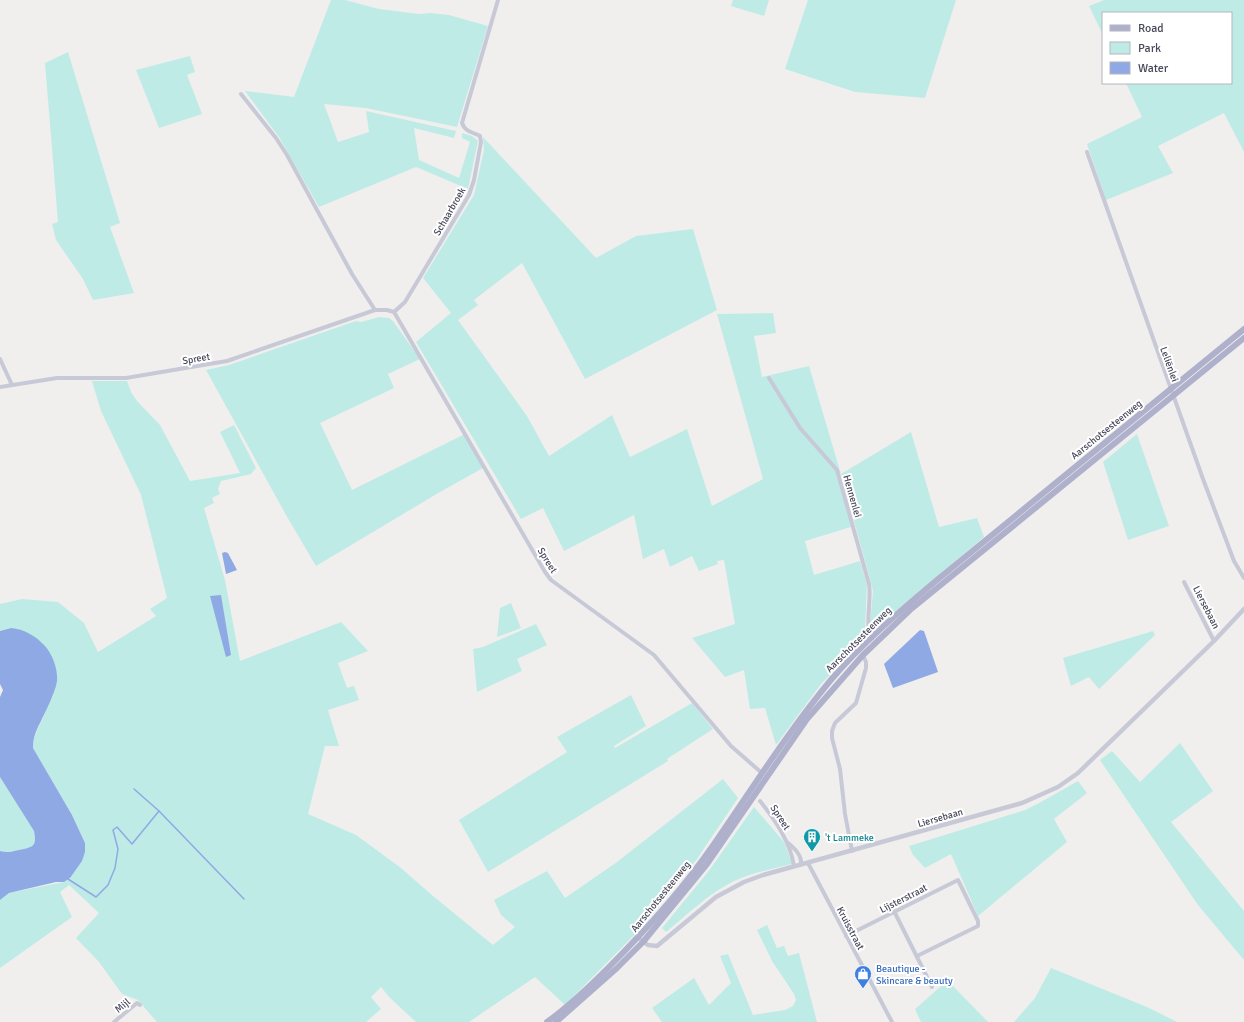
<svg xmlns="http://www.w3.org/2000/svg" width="1244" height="1022" font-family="Signika,sans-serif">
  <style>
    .green { fill: #bfebe6 }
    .water { fill: #8fa9e5 }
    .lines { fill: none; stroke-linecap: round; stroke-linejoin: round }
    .stream { stroke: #8fa9e5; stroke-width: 1.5 }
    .minor { stroke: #c8c9d7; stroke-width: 4 }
    .tertiary { stroke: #c8c9d7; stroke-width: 4.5 }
    .primary { stroke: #afb0cb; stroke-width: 6 }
    .labels { text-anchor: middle; stroke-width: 4; stroke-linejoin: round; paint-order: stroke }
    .street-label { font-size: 10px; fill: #47485a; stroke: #fff }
    .culture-label { font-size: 10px; fill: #0d838f; stroke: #fff; text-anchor: start }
    .shop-label { font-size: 10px; fill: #366cbe; stroke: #fff; text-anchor: start }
  </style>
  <rect width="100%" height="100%" fill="#f0efee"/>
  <g class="green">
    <path d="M331 0H345L379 9 419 14 430 13 449 15 488 26 457 127 366 108 324 104 338 142 369 132 366 111 456 131 454 138 414 128 419 160 459 178 470 142 462 138V133L472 136 478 141 468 189 416 167 319 207 279 137 245 91 294 97Z"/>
    <path d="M733 0H769L764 16 731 6Z"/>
    <path d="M808 0H956L925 98 855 92 785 69Z"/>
    <path d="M1104 0H1244V152L1224 113 1158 146 1173 173 1106 200 1087 144 1142 117 1126 83H1231V13H1103V35L1089 6Z"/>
    <path d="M68 52 120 223 110 227 134 293 93 300 83 279 56 240 52 224 58 222 45 63Z"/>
    <path d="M190 56 195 72 187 75 202 114 159 128 136 70Z"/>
    <path d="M483 137 596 258 636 236 693 229 717 310 585 379 522 263 474 300 478 305 458 320 527 416 549 456 612 415 630 457 687 429 712 506 763 479 717 314 773 313 776 333 754 336 762 377 809 366 841 474 911 432 939 527 977 518 984 537 871 632 870 624 873 591 870 579 841 474H837L851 527 805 541 814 575 860 561 867 584 865 631 868 636 821 684 776 745 765 708 750 709 744 670 725 677 692 638 735 624 724 560 717 561 718 564 699 571 692 556 670 567 664 549 643 559 634 515 564 551 543 508 521 519 416 342 451 313 423 278 474 195 484 150Z"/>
    <path d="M379 317 389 318 393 321 420 359 388 374 394 388 320 423 352 490 465 434 483 468 440 492 316 566 286 515 206 370 229 365 356 321 361 322Z"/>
    <path d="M92 381H127L131 392 137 401 160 425 190 481 240 473 220 432 234 425 256 468 251 474 221 481 218 489 220 494 212 498 214 503 204 508 225 580 240 661 341 622 368 651 338 663 347 688 354 686 359 700 328 710 339 746H325L308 814 356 835 401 868 433 896 493 945 515 927 501 915 494 900 547 871 565 898 617 862 723 779 738 798 697 859 647 922 565 1005 535 977 469 1022H416L389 997 381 987 371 997 381 1009 366 1022H157L138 1000 122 994 99 962 76 938 99 913 69 885 60 892 72 917 0 968V900L9 893 64 882 70 878 85 852V843L72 815 33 748C33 736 38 729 43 718 48 706 52 694 57 682L11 628 0 631V604L22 599 58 602 84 623 98 652 156 616 150 609 167 598 141 495 101 411Z"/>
    <path d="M1137 434 1169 526 1128 540 1103 462Z"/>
    <path d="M511 603 521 628 497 637 500 608Z"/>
    <path d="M536 624 547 645 517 659 522 671 477 692 473 649 483 647Z"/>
    <path d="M1153 631 1155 635 1099 689 1089 677 1071 686 1063 658Z"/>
    <path d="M631 695 646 726 614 746 615 748 692 703 713 729 667 759 668 761 488 872 459 820 567 752 557 737Z"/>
    <path d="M1180 743 1213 791 1171 822 1244 911V960L1198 905 1100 760 1112 751 1140 782Z"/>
    <path d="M0 777 34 831C35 837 36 842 32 847L11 853 0 851Z"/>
    <path d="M1078 781 1087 793 1054 819 1067 842 978 916 951 854 925 868 913 855 909 846 1025 810 1041 802Z"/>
    <path d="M754 807 784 842 792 864C772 869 751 873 732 882 708 894 687 915 666 932L662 928 708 872Z"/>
    <path d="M767 925 777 948 784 946 788 956 799 953 817 1022H662L652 1008 694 978 709 1005 731 983 720 956 728 954 753 1015 785 1010 793 1006 796 1000 794 994 772 961 757 930Z"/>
    <path d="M1051 968 1147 1007 1177 1022H1014L1035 998Z"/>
    <path d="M948 980V981L988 1022H921L915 1009Z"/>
  </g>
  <g class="water">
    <path d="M225 552 228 553 237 570 226 574 222 553Z"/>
    <path d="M221 595 231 655 226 657 210 596Z"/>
    <path d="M11 628C24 629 36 636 45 646 53 655 58 670 57 681 56 690 46 711 42 719 37 729 33 736 33 748L72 815 85 843V852L82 861 70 878 64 882H56L9 893 0 900V851C9 853 10 852 19 850 33 847 37 847 34 831L0 777V697L3 690 0 684V631Z"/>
    <path d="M920 630 924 631 938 672 893 688 884 664Z"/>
  </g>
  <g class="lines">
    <g class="stream">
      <path d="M134 789 159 811 244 899"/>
      <path d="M68 879 96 897 108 885 115 868 118 849 113 830 117 827 132 844 159 811"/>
    </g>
    <g class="minor">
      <path d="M241 94 276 138 287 155 352 274 375 310"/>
      <path d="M1087 152 1203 479 1234 561 1244 578"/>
      <path d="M394 312 405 302 469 195 474 180 481 142 480 136C473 132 465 132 462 123L498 0"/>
      <path d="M0 359 12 385"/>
      <path d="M769 378 800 428 837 470 869 584C872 598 864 629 872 638"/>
      <path d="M0 387 57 378H126L227 361 375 310H387L394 312 545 572 551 580 654 655 731 746 763 774"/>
      <path d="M1184 582 1214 641"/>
      <path d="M760 801C776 821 790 842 794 866"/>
      <path d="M787 842C794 848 802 855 801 864"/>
      <path d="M852 851 845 814 840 769 832 738V731L835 723 856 703 866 668V662L863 655"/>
      <path d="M808 863 892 1022"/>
      <path d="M894 911 932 987"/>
      <path d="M846 936 958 880 978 921V926L917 956"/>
      <path d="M114 1022 137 1003 140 1005"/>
    </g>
    <path class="tertiary" d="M641 940 648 945 657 946 716 897 744 882 763 875 1022 803 1058 787 1078 773 1214 641 1244 609"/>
    <g class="primary">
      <path d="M547 1022C569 1006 589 987 608 968 647 929 683 889 714 844 752 789 787 733 830 681 861 644 900 611 937 580L1244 329"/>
      <path d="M556 1022 617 968 643 942 707 864 807 719 863 655 910 610 1244 338"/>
    </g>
  </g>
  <defs>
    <symbol id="building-pin" viewBox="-11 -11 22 30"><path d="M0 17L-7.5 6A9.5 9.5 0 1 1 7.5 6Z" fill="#0f9aa8" stroke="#fff"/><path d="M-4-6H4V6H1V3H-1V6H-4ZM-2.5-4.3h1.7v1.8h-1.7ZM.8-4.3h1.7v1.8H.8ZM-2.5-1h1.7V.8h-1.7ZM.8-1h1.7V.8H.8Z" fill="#fff"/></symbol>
    <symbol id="shop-pin" viewBox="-11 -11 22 30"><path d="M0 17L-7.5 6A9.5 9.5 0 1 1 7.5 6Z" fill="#3f7fe0" stroke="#fff"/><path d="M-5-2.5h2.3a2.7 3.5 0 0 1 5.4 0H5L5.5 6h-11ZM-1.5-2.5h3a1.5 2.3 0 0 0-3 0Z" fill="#fff"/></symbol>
  </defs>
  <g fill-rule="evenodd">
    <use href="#building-pin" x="802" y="827" width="20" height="27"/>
    <use href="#shop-pin" x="853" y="964" width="20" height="27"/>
  </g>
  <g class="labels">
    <g class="street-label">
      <text transform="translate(449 211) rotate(-60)" y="4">Schaarbroek</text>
      <text transform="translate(196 358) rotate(-10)" y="4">Spreet</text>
      <text transform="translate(1170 364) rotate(70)" y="4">Leliënlei</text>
      <text transform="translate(1106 429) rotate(-39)" y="4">Aarschotsesteenweg</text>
      <text transform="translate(853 496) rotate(74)" y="4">Hennenlei</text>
      <text transform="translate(548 560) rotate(58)" y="4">Spreet</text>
      <text transform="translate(1207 607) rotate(63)" y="4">Liersebaan</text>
      <text transform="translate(858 639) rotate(-45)" y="4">Aarschotsesteenweg</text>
      <text transform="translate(781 817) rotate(57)" y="4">Spreet</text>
      <text transform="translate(940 817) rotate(-16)" y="4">Liersebaan</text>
      <text transform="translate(660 896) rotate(-51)" y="4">Aarschotsesteenweg</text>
      <text transform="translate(903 898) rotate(-27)" y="4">Lijsterstraat</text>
      <text transform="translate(851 928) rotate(62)" y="4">Kruisstraat</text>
      <text transform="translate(122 1005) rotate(-40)" y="4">Mijl</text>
    </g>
    <g class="culture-label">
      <text x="825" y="841">'t Lammeke</text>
    </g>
    <g class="shop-label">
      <text x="876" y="972">Beautique -<tspan x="876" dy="12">Skincare &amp; beauty</tspan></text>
    </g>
  </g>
  <rect x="1102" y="12" width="130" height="72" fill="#ffffff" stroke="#b5b6bd"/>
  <rect x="1110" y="25" width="20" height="6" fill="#afb0cb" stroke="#b5b6bd"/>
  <text x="1138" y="32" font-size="12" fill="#47485a">Road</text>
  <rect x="1110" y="42" width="20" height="12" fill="#bfebe6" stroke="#b5b6bd"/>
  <text x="1138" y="52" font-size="12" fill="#47485a">Park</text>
  <rect x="1110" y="62" width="20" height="12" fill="#8fa9e5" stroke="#b5b6bd"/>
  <text x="1138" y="72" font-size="12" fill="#47485a">Water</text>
</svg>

To do → Copy every line in the records above that contains the word "lines".

Expected answer →
    .lines { fill: none; stroke-linecap: round; stroke-linejoin: round }
  <g class="lines">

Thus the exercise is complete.